First, although Mr. Cline’s attorney did not seek attorney fees for hours spent on nonprevailing issues, the 23 paralegal hours requested for reviewing and annotating the record before the agency— which presumably pertained to both the prevailing and nonprevailing issues — were not commensurately reduced.2 See Vazquez-Flores v. Shinseki, 26 Vet.App. 9, 15 (2012) (holding that fees will not be awarded for “work spent solely on ... unsuccessful claims”). At the same time, however, the Court recognizes that the record before the agency in this case exceeded 1,900 pages. Accordingly, the Court will reduce the number of paralegal hours to 16. See id.

Second, Mr. Cline requests $1,196.60 in “travel expenses” related to oral argument, with no further explanation of the nature of those expenses (i.e., airline tickets, taxi fare, accommodations, etc.). Appl. at 11. The Court finds that this item lacks any justification and is not sufficiently specific. Thus, because (1) Mr. Cline has not provided sufficient information to determine the reasonableness of this expense; and (2) Mr. Cline has the burden of proving the validity of his expenses and the nature of the “travel expenses” has not otherwise been specified, nor has he provided the “[sjpecific documentation ... necessary to support an application for fees under EAJA,” Baldridge v. Nicholson, 19 Vet.App. 227, 234 (2005), the Court will deny any reimbursement for travel expenses. As a result, the Court reduces the amount of expenses awarded to $88.03, which Mr. Cline properly identified as the cost of United Parcel Service fees, postage, and copying.

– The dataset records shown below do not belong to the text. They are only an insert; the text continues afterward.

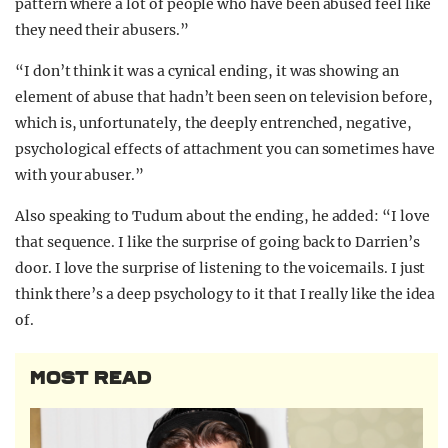
pattern where a lot of people who have been abused feel like
they need their abusers.”
“I don’t think it was a cynical ending, it was showing an
element of abuse that hadn’t been seen on television before,
which is, unfortunately, the deeply entrenched, negative,
psychological effects of attachment you can sometimes have
with your abuser.”
Also speaking to Tudum about the ending, he added: “I love
that sequence. I like the surprise of going back to Darrien’s
door. I love the surprise of listening to the voicemails. I just
think there’s a deep psychology to it that I really like the idea
of.
MOST READ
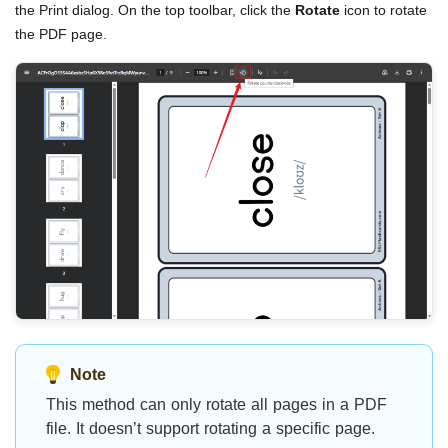
the Print dialog. On the top toolbar, click the
Rotate
icon to rotate
the PDF page.
Note
This method can only rotate all pages in a PDF
file. It doesn’t support rotating a specific page.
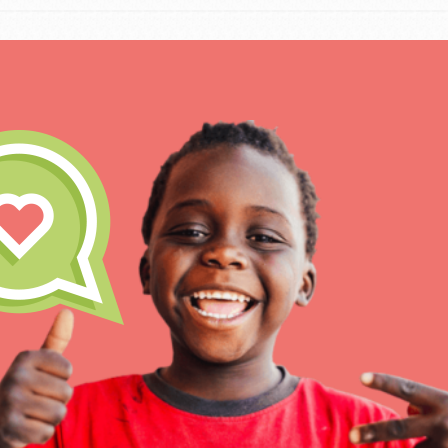
IN THIS SECTION
At Home Learning
Resources
Online Course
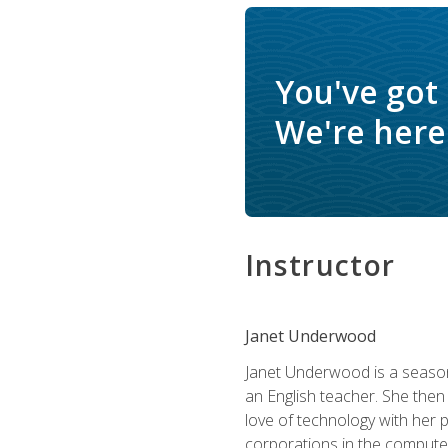
You've got
We're here 
Instructor
Janet Underwood
Janet Underwood is a seasone
an English teacher. She then
love of technology with her 
corporations in the computer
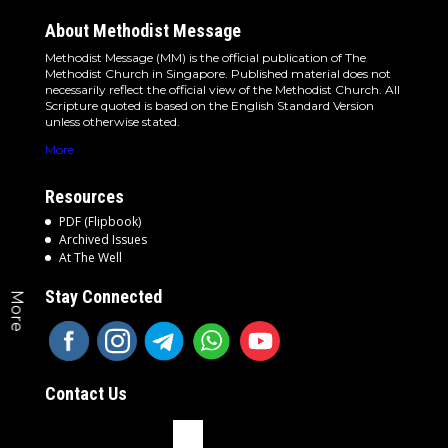
About Methodist Message
Methodist Message (MM) is the official publication of The
Methodist Church in Singapore. Published material does not
necessarily reflect the official view of the Methodist Church. All
Scripture quoted is based on the English Standard Version
unless otherwise stated.
More
Resources
PDF (Flipbook)
Archived Issues
At The Well
Stay Connected
More
Contact Us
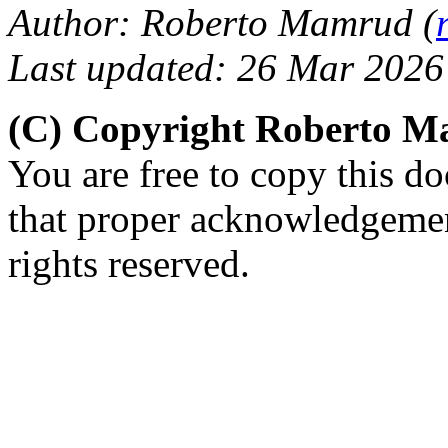
Author: Roberto Mamrud (
Last updated: 26 Mar 2026
(C) Copyright Roberto 
You are free to copy this d
that proper acknowledgement
rights reserved.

In all, the Court will award 54.5 attorney hours at a rate of $177.95 per hour, for a total of $9,698.28; 16 paralegal hours at a rate of $90 per hour, for a total of $1,440; and expenses in the amount of $88.03. The total amount awarded is $11,226.31.

III. CONCLUSION

Upon consideration of the foregoing, it is

*332ORDERED that Mr. Cline’s November 9, 2012, EAJA application is GRANTED, in part, in the amount of $11,226.31.

. The Court’s conclusion in Mayhue was based on the same regulatory history on which the Secretary relied here. The Court there expressly declined to address whether file addition of subsection (c)(2) constituted a clarification of existing policy or a substantive change in the law. See Mayhue, 24 Vet.App. at 279.

. The Court notes that there is an asterisk appended to each of the paralegal entries, but there is no corresponding explanation provided. Application (Appl.) at 9.